BEGIN AVAILABLE RECORDS
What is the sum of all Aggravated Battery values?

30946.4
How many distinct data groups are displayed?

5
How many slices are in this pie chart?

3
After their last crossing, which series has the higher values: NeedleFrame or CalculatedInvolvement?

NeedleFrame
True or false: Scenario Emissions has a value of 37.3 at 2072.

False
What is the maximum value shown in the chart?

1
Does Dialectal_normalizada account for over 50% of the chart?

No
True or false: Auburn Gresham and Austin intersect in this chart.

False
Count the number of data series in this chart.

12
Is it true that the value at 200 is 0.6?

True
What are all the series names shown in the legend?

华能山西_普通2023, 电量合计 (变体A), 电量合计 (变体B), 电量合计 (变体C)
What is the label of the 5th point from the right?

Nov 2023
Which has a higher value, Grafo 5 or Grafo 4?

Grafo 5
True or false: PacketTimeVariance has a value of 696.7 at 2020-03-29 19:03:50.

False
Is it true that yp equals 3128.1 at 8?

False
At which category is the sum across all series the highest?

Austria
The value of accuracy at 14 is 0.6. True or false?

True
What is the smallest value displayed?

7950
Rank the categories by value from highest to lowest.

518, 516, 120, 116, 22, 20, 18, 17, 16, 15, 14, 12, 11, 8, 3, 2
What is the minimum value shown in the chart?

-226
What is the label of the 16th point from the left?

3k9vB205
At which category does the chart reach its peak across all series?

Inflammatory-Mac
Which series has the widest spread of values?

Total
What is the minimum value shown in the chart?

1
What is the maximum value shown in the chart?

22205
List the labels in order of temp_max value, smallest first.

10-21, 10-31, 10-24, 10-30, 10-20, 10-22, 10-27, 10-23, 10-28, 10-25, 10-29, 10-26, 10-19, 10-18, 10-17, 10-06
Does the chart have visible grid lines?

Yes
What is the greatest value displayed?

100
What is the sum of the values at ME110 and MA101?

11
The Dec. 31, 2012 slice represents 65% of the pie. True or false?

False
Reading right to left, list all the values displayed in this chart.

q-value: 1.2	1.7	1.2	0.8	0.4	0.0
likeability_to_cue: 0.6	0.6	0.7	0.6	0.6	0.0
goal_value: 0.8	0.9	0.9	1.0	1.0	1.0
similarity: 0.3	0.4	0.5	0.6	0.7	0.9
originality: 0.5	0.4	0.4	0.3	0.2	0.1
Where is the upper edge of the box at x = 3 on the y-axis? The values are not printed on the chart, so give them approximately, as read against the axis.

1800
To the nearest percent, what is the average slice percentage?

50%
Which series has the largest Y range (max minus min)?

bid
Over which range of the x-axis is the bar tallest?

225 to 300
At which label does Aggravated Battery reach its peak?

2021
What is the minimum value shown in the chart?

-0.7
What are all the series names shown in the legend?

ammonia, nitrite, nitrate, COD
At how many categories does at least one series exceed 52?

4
END AVAILABLE RECORDS
Pick out every line of the items above that contains the word "smallest", copying each one in full. Treat uppercase and lowercase as different.

What is the smallest value displayed?
List the labels in order of temp_max value, smallest first.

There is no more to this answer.